# Old house, new (insulation) techniques?



## housecat (22 Mar 2010)

Hi ! I read that when dealing with old builds (mine is from the 50s, build with cement blocks) one should pay attention in using vapor-barriers, e.g. when installing wall insulation. In fact, vapor-barriers should NOT be used (?). An old house is in fact damp, only if let to breath, without vapor-barriers or vinyl-paints for example it will keep healthy, otherwise mould will flourish as dampness will get trap, e.g. in walls, ceilings, etc... If so is true, what's the best way to insulate such buildings? Thx!!!!


----------



## seantheman (22 Mar 2010)

Saw a video display of this product in an old house refurb senario.

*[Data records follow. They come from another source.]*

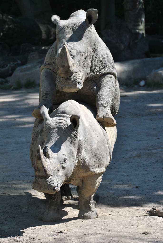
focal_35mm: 240
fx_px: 1626
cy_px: 122
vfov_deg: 8.6
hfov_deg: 5.7
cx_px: 82
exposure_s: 1/500
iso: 200
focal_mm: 160
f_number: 5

Looked impressive
[broken link removed]


----------



## onq (23 Mar 2010)

Cement blocks suggest cement mortar constructino.

That's not the same as solid masonry construction using lime mortar which is what I think you're talking about.

ONQ.

[broken link removed]

All advice on AAM is remote from the situation and cannot be relied upon as a defence or support - in and of itself - should legal action be taken.
Competent legal and building professionals should be asked to advise in Real Life with rights to inspect and issue reports on the matters at hand.


----------



## RKQ (26 Mar 2010)

Always seek professional help from an experienced Architectural Technician, Surveyor, Architect or Engineer. Consider retaining a BER Assessor to rate your house now and provide info on upgrading the insulation to improve the rating.

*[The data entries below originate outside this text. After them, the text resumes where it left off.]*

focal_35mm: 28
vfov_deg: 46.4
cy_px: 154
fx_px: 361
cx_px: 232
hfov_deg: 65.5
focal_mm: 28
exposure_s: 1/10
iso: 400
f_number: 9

Its too difficult to properly answer your query, on the information submitted. 

Are the walls made of concrete blocks?
Are the walls made of solid block or is there a cavity in the wall?
Do you live within the Pale?
How wide are the walls
There are Govern. grants to upgrade home insulation. 
There are many options to insulate all types of walls, including natural stone with lime mortar.


----------